EXERCISE INSTRUCTIONS
Can you continue the journal passage below, on a nature book and on names for the people in North America before Europeans, picking up right after its last sentence?

TEXT PASSAGE
· · · · ·

Blood Brook was interesting for similar reasons. Large portions of it are the sort of intimate observations of wildlife that usually end up off in Bambi-land, but instead Levin maintains an unusual degree of equanimity and, when you least expect it, is suddenly discussing--with equal equanimity--things like eating pileated woodpeckers, cleaning rattlesnake skins for mounting, and so forth. He demonstrates by example a pragmatic approach to nature that sees us as part of nature without anthropomorphizing nature or hiding its unpleasant aspects and, moreover, without hiding or denying our unpleasant aspects.

24 November 2005:
Random thoughts:
There's no good word for the people who were in North America before Europeans arrived. "Indian" is hopelessly inaccurate, though perhaps useful in demonstrating European ignorance. "American Indian" is self-contradictory, though it does at least avoid some confusion. "Native American" I object to simply because I was born here and am just as native as anyone else, yet I'm not a "Native American". Sure, some people's ancestors were here a lot longer than mine, but I've never been able to take the idea that ancestry determines a person's identity seriously. Culture is far more relevant in identity; and while Indians have had cultures here for much longer, and cultures much more intimately associated with the area than any culture from Europe, there are still problems with calling Indians "Native Americans" in a cultural sense of nativity--the pre-European cultures of North America are, for the most part, nonexistent. And North America's changed a lot, too, so cultures that were American would no longer fit. The simplest solution would be to use whatever word they had for themselves--but Indians never had a collective word for themselves. Which brings up another point: the Indians were never a cohesive group, something which referring to them by a single name obscures.

· · · · ·

STORED DATA

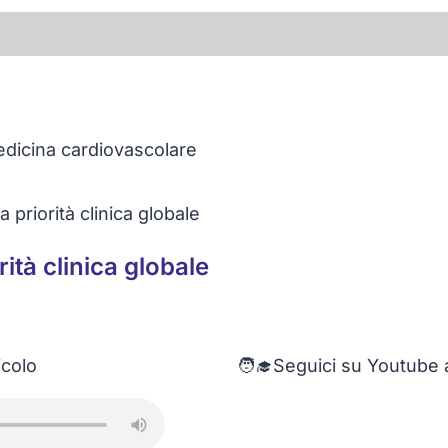
 priorità clinica globale
ità clinica globale
icolo
🧑‍🎓Seguici su Youtube a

· · · · ·

ANSWER
We are dependent on cars because we create cities that are unlivable without them. This is the purpose of a zoning board.
The incomprehensible corollary: those furthest from the city depend most on cars.

On a related note, from the point of view of botanizing, hiking, etc., cars are a mixed blessing. With them, we can go far to experience new places. Because of them, we have to go far to experience much worthwhile.

I come across a quote from William Blake, in "The Marriage of Heaven and Hell" today:
`One law for the Lion and the Ox is Oppression.'
By this standard, modern public schooling is often oppressive; and I agree. Unfortunately, further exploration of the concept leads into disquieting areas. The basic problem is: who can we trust to determine who the lions and oxen are? and who decides what is appropriate for each?
Is our choice between oppressive uniformity and oppressive prejudice?